What the Tiananmen Protest Can Tell Us About China’s Zero-Covid Unrest

The country’s first anti-government protests in 30 years might be fading, but that doesn’t mean they failed.

What the Tiananmen Protest Can Tell Us About China’s Zero-Covid Unrest

The most shocking image to emerge from the protests engulfing Beijing, Shanghai and other Chinese cities recently was video of crowds in Shanghai shouting, “Gongchandang, xiatai! Xi Jinping, xiatai!”

Those translate literally to “Communist Party, step down,” and “Xi Jinping, step down,” but a more forceful translation is more accurate: “Out with the Communist Party! Out with Xi Jinping!” They were not invitations to resign; they were exhortations to oust them from power.



Those slogans brought back some intense memories for me. When I was covering the student-led protests at Tiananmen Square in 1989, there were frequent calls for senior leader Deng Xiaoping and Premier Li Peng to be done with. “Li Peng xiatai” was a common refrain, which students and citizens shouted with raised fists, and ebullient youths wrote on banners they lifted from cars parading up and down Beijing’s Chang’an Boulevard.

Material provided
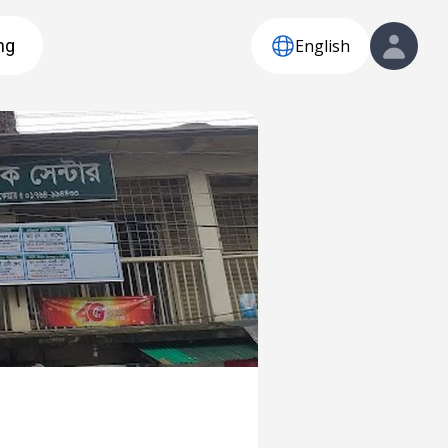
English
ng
==
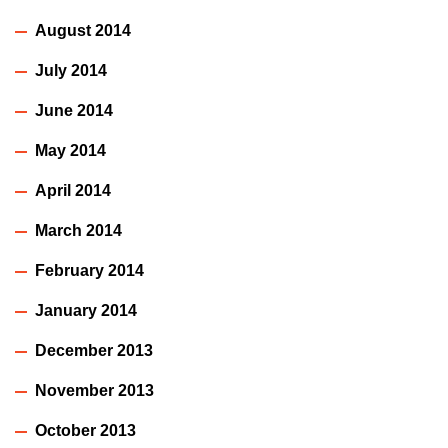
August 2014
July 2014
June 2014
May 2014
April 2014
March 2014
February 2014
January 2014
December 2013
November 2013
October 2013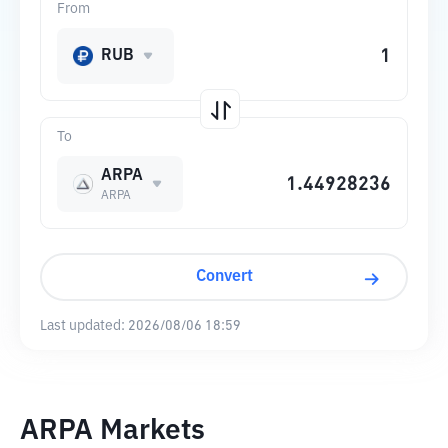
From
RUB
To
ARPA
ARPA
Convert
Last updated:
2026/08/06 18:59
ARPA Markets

Exercise requirements
Reproduce the full article above on the Tiananmen protest and China's zero-Covid unrest, word for word, from its headline to its last sentence.

Task output
What the Tiananmen Protest Can Tell Us About China’s Zero-Covid Unrest

The country’s first anti-government protests in 30 years might be fading, but that doesn’t mean they failed.

What the Tiananmen Protest Can Tell Us About China’s Zero-Covid Unrest

The most shocking image to emerge from the protests engulfing Beijing, Shanghai and other Chinese cities recently was video of crowds in Shanghai shouting, “Gongchandang, xiatai! Xi Jinping, xiatai!”

Those translate literally to “Communist Party, step down,” and “Xi Jinping, step down,” but a more forceful translation is more accurate: “Out with the Communist Party! Out with Xi Jinping!” They were not invitations to resign; they were exhortations to oust them from power.



Those slogans brought back some intense memories for me. When I was covering the student-led protests at Tiananmen Square in 1989, there were frequent calls for senior leader Deng Xiaoping and Premier Li Peng to be done with. “Li Peng xiatai” was a common refrain, which students and citizens shouted with raised fists, and ebullient youths wrote on banners they lifted from cars parading up and down Beijing’s Chang’an Boulevard.